Secreto, too, said he had no regrets. “I did a lot for the kids and the seniors. I just hope these guys keep my programs up.”
Change, Republican style
“I think the people of the Town of Ulster really came out this evening and really voted for change,” said Councilman Eric Kitchen, who will be part of the all-Republican town board in 2010. During the last year, Kitchen was often the lone voice of dissent against Woerner; for him, the cavalry has come.

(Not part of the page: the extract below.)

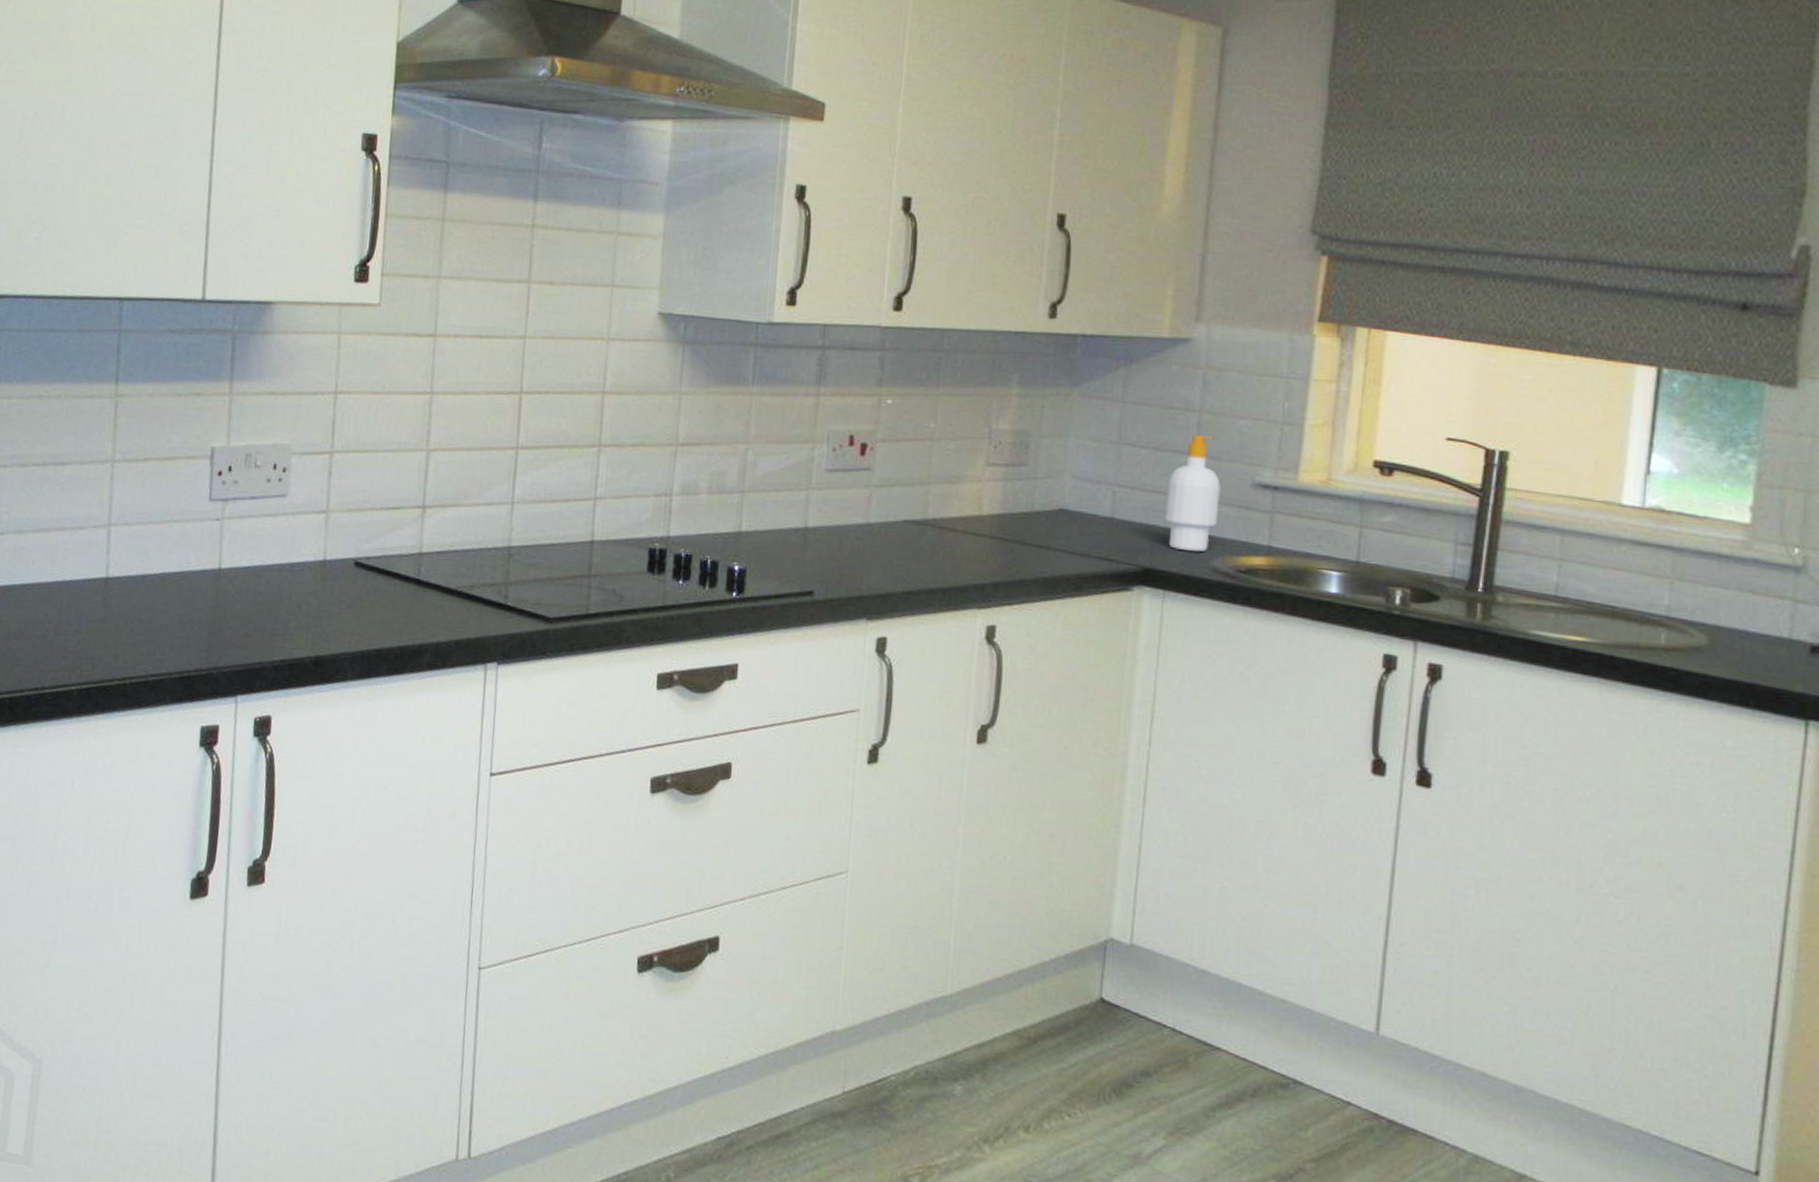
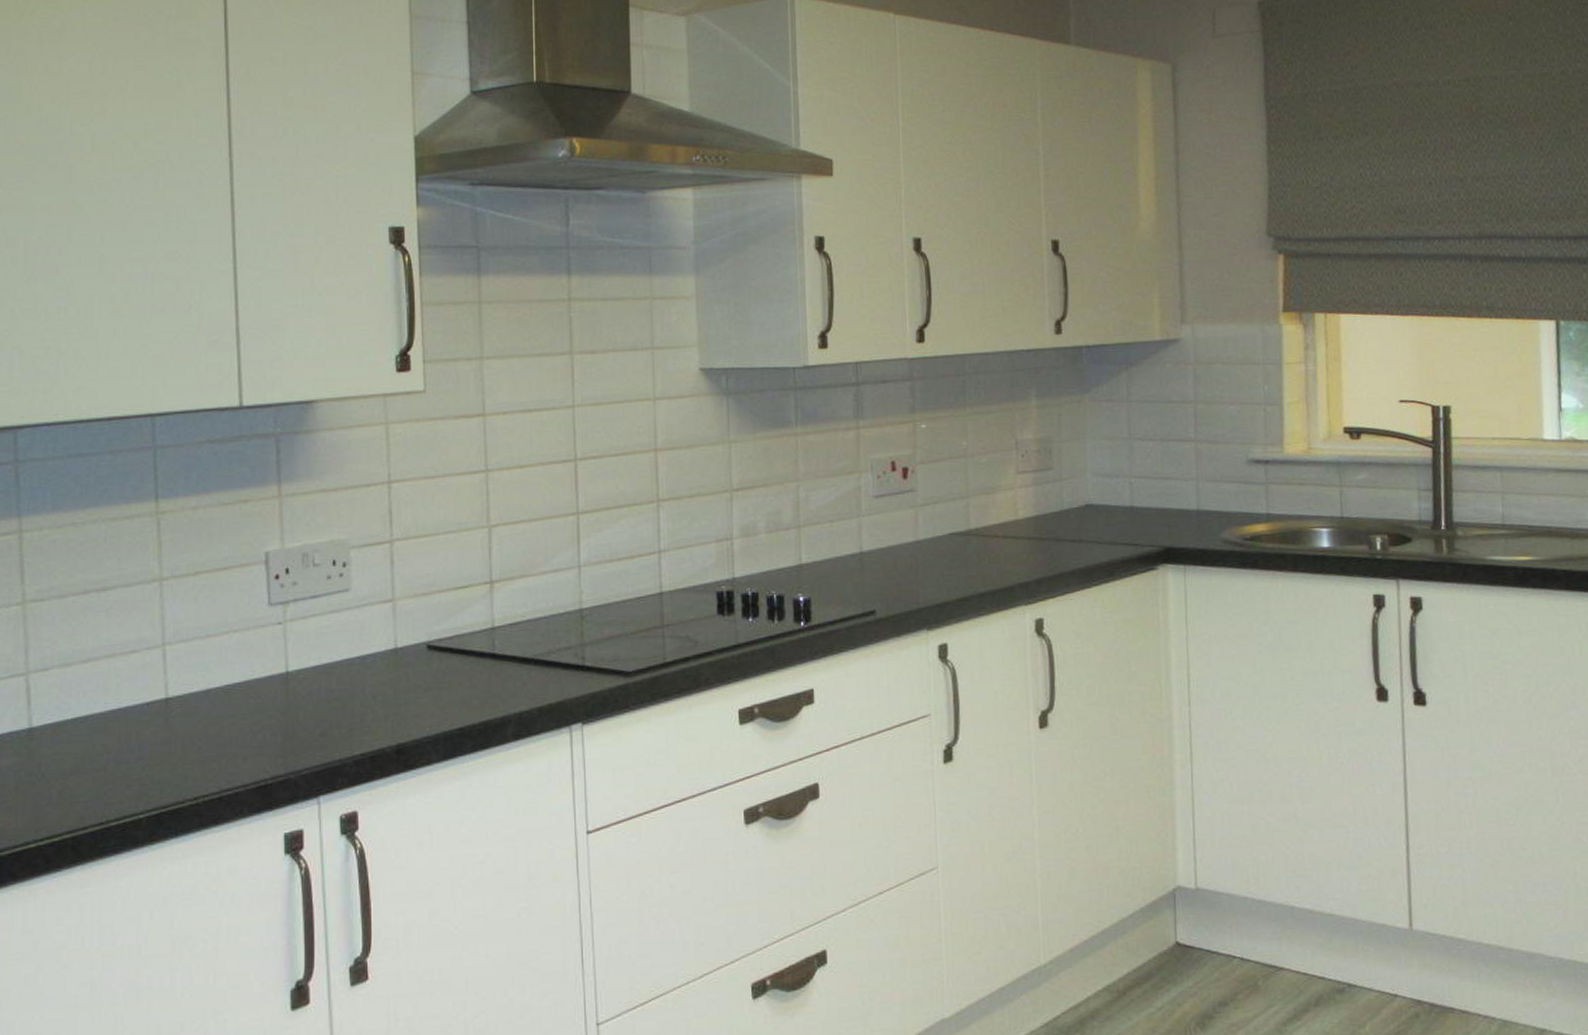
soap bottle: present [1164,435,1221,553] -> none [1175,423,1222,528]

“I think the people of the Town of Ulster really got the message that was sent out in the last two years, and that the people have finally decided that they wanted Jim Quigley for supervisor and they wanted change in the Town of Ulster, not only for supervisor, but right across the board,” said Kitchen. “It’s a great night … I am really looking forward to January and getting down to business. I won’t be alone on the town board anymore.”
“I think the people have spoken,” said former Republican supervisor Fred Wadnola, who will himself join the new GOP majority on the county legislature on Jan. 1. “People wanted a change, and I think they exhibited that tonight with the way the voting when down.”